Why data sharing eliminates data copies in Snowflake - Performance Analysis
We want to understand how the work grows when using data sharing instead of copying data.
Specifically, how many operations happen as data size grows when sharing data.
Analyze the time complexity of sharing data instead of copying it.
-- Create a share
CREATE SHARE my_share;
-- Add a database to the share
ALTER SHARE my_share ADD DATABASE my_database;
-- Consumer creates a database from the share
CREATE DATABASE shared_db FROM SHARE provider_account.my_share;
This sequence shares a database without copying data, allowing access without duplication.
Look at what happens repeatedly when sharing data.
- Primary operation: Granting access to data via share metadata.
- How many times: Once per share setup, regardless of data size.
Sharing data does not copy data, so operations stay almost the same as data grows.

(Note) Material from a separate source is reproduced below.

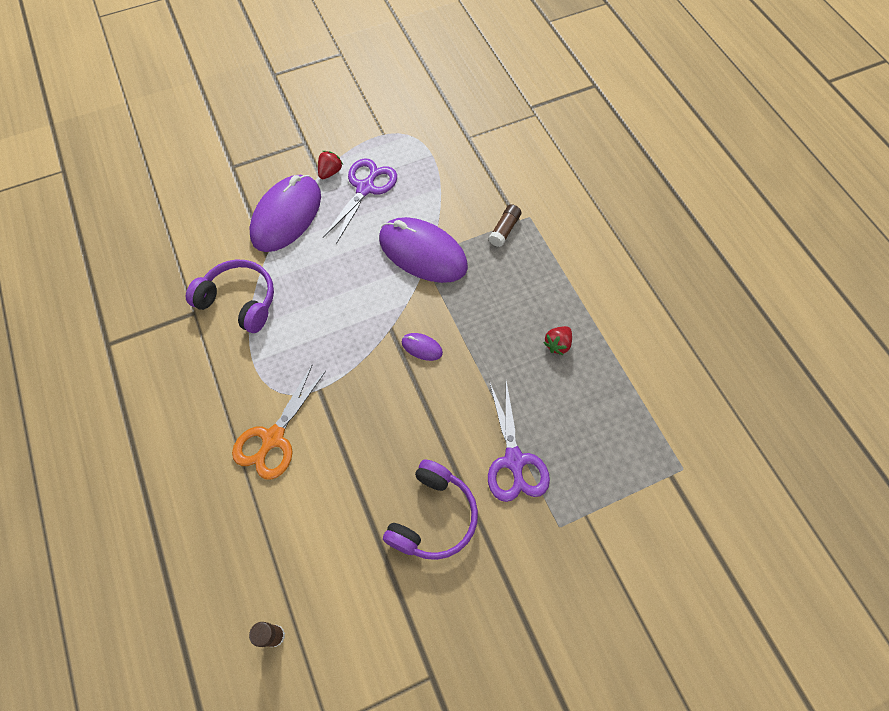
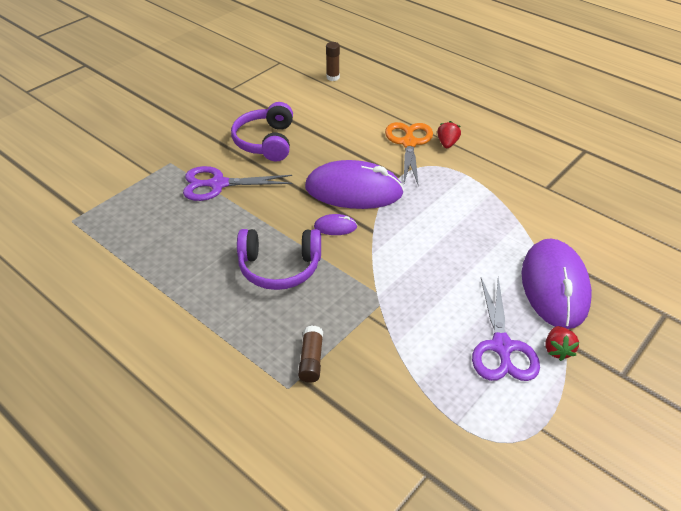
camera: 155 degrees right, 20 degrees down
(239, 301) = (520, 206): purple headphones -> purple headphones (279, 267)
(423, 253) = (387, 302): purple mouse -> purple mouse (353, 190)
(514, 460) = (218, 184): purple scissors -> purple scissors turned 60 degrees counterclockwise
(557, 344) = (208, 270): red strawberry -> red strawberry (447, 143)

| Input Size (n) | Approx. API Calls/Operations |
|---|---|
| 10 | 3 (create share, add database, create consumer DB) |
| 100 | 3 (same operations, no extra copies) |
| 1000 | 3 (still just setup calls, no data duplication) |
Pattern observation: The number of operations stays constant, not growing with data size.
Time Complexity: O(1)
This means the work to share data stays the same no matter how big the data is.
[X] Wrong: "Sharing data copies all the data behind the scenes."
[OK] Correct: Sharing only grants access pointers, so no data is duplicated or copied.
Understanding how sharing avoids copying helps you explain efficient data access in cloud systems.
"What if data sharing required copying data to the consumer account? How would the time complexity change?"